Sunday, January 14, 2007


Klund wants me to blog about stupid Boy Scouts who haven't earned their fireman chit. He challenges me to stick up for them. I don't stick up for stupid Boy Scouts. If they can't manage sharp things and can't manage a fire, they have no place in the wilderness. Just like if they can't handle the fact that approximately ten percent of the population is gay, they don't really have any place in polite society. I fully admit I was a Scout. I was a Scout through and through - Eagle, multiple palms, Assistant Scout master, National Jamboree participant, camp counselor, Order of the Arrow Vigil member, and in charge of a troop at Many Point long past my eighteenth birthday. But I haven't given them any money since I decided their stance against gays was unreasonable (I didn't think it was reasonable before, I just didn't give it a thought as I knew gay Scouts and Scoutmasters). If they actually started a fire through negligence, they deserve to be fined by the government, just like the Scouts who were stabbing fish at a national monument (see National Jamboree, above) deserved to get caught by the cops. The Scouts I knew weren't stupid with fire. They had lots of fires, it went with camping out in sub-zero weather, but they weren't stupid.

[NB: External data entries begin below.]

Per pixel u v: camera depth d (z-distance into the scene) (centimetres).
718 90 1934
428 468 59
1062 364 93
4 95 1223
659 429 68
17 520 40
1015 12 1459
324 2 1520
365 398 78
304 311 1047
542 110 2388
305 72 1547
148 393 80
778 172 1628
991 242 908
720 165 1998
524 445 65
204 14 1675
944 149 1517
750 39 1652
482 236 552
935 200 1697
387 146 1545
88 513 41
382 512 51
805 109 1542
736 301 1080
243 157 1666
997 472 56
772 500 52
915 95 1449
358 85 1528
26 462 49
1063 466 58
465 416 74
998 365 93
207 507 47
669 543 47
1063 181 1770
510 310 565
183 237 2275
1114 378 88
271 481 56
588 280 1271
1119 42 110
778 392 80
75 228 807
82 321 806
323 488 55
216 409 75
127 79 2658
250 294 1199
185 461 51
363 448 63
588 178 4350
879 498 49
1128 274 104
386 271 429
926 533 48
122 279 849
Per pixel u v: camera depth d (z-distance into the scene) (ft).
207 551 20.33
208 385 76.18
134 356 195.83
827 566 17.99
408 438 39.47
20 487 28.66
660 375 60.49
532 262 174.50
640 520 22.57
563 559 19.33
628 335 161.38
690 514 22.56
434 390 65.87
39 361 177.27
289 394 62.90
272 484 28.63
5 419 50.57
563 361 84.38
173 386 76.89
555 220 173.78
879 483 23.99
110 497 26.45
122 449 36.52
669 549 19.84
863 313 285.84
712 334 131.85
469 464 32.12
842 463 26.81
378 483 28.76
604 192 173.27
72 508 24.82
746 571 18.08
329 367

Mean Mr. Mustard wants me to blog about the world record for stationary biking. The guy is a pussy. Seriously, RAAM is 8 to 9 days, 22 hours a day, three thousand miles (not a measly 1,000) in real heat and rain and darkness and sleep deprivation. This guy had full support, presumably a stash of food just sitting there, and was in a protected environment, with a five minute break every hour. And he's got music - look at the picture. And a computer, so he can do email or watch videos. And he's only going 12.7 miles per hour. I ride 17 mph+ at a 2% grade on a wind trainer for 90 minutes. I'm not saying that's 85 hours, not even close. But I'm a heavy, out-of-shape, bastard, and I'd feel silly doing 12.7. If he really wanted a challenge, he should have done like one of the other options on RAAM, and gone tandem, even if it was inside. I think 1,000 miles with someone else's butt in your face and their stink riding your nostrils would make it much more challenging.

I do respect the fact that he raised $25,000 for charity. That's pretty cool.